Pentagon UFO Videos (FLIR, GIMBAL, GOFAST)

  • Type: primary evidence (declassified military sensor footage)
  • Author: US Navy personnel; formally released by the Department of Defense
  • Date: 2004 (FLIR recorded); 2015 (GIMBAL, GOFAST recorded); 2017 (leaked to press); 2020-04-27 (formally released by Pentagon)
  • Credibility: primary (authenticated by the Department of Defense)

The Three Videos

FLIR (November 2004): Recorded by Lt. Commander Chad Underwood from an F/A-18F off the USS Nimitz. Infrared footage of the “Tic Tac” object from the Fravor encounter. Underwood did not observe the object visually; he was focused on getting it on tape. He coined the term “Tic Tac.”

GIMBAL (January 20, 2015): Recorded by crew of the USS Theodore Roosevelt off the US East Coast. Shows an oblong object rotating against the wind. Audio captures pilots exclaiming: “There’s a whole fleet of them!”
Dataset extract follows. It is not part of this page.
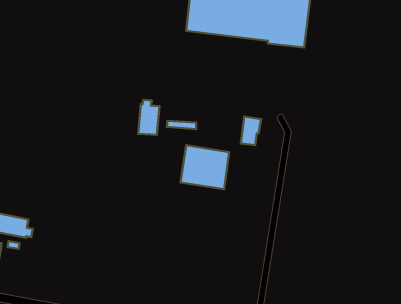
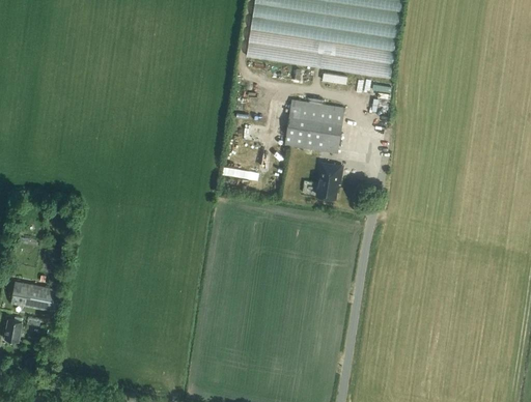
building: [138,100,159,135] -> none
building: [180,145,229,189] -> [282,98,342,152]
GOFAST (February/March 2015): Recorded by crew of the USS Theodore Roosevelt. Shows a fast-moving object low over the ocean.

Release History

Christopher Mellon provided the videos to the New York Times and Washington Post for the December 16, 2017 stories. Luis Elizondo has also been credited with facilitating the release. The classification status was ambiguous; Pentagon spokesperson Susan Gough told Popular Mechanics that DOPSR (Defense Office of Prepublication and Security Review) “did not receive final approval from Navy” but a later investigation “determined the videos were not classified.”

According to Wired, a copy of the FLIR video had been online in a UFO forum since at least 2007.

The Pentagon formally released the three videos on April 27, 2020, stating they wanted to “clear up any misconceptions by the public on whether or not the footage that has been circulating was real.”

Additional Footage

2019 USS Russell video: Triangular/pyramidal objects. Pentagon confirmed authenticity. Mick West proposed these were out-of-focus light sources (bokeh effect from the camera aperture shape).

2019 USS Omaha video: Spherical object moving over ocean, appearing to descend into water. Pentagon confirmed authenticity.

2022-2023 MQ-9 drone footage: AARO released several clips. A Middle East “metallic orb” remained unidentified. South Asia footage initially considered “truly anomalous” was later identified as a commuter aircraft. A Western USA clip was identified as a commercial aircraft.

Skeptical Analysis

Mick West has analyzed all the videos extensively:

  • GOFAST: Argued the object appears fast due to parallax effect; the object may be slow-moving (a balloon).
  • GIMBAL: Argued the apparent rotation could be an infrared glare artifact.
  • USS Russell pyramids: Demonstrated they are consistent with bokeh (out-of-focus lens artifact).
  • USS Omaha sphere: “The simplest explanation is that it’s just a plane. It moves like a plane, it acts like a plane.”

The important distinction: the videos alone are ambiguous. They become compelling only when combined with the eyewitness testimony (Fravor, Dietrich, etc.) and the radar data. The videos in isolation do not demonstrate extraordinary capabilities; they show shapes on infrared cameras that could have multiple explanations.